## TASK TO COMPLETE:
Copy the entries below verbatim, omitting any pictures they contain.

START DATASET RECORDS

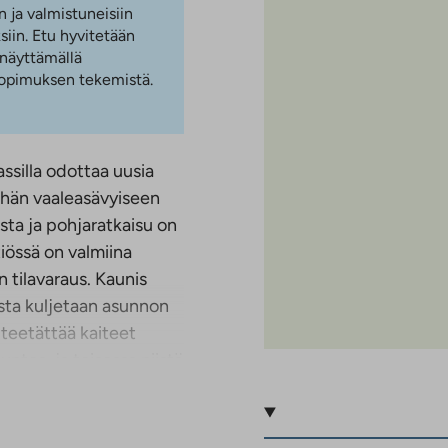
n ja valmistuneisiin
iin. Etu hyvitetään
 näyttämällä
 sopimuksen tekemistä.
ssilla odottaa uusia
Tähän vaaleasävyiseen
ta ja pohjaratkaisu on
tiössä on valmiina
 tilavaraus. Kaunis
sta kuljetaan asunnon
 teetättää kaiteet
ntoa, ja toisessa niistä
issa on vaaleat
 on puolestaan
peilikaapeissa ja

END DATASET RECORDS

## PROBLEM SOLUTION:
n ja valmistuneisiin
iin. Etu hyvitetään
 näyttämällä
 sopimuksen tekemistä.
ssilla odottaa uusia
Tähän vaaleasävyiseen
ta ja pohjaratkaisu on
tiössä on valmiina
 tilavaraus. Kaunis
sta kuljetaan asunnon
 teetättää kaiteet
ntoa, ja toisessa niistä
issa on vaaleat
 on puolestaan
peilikaapeissa ja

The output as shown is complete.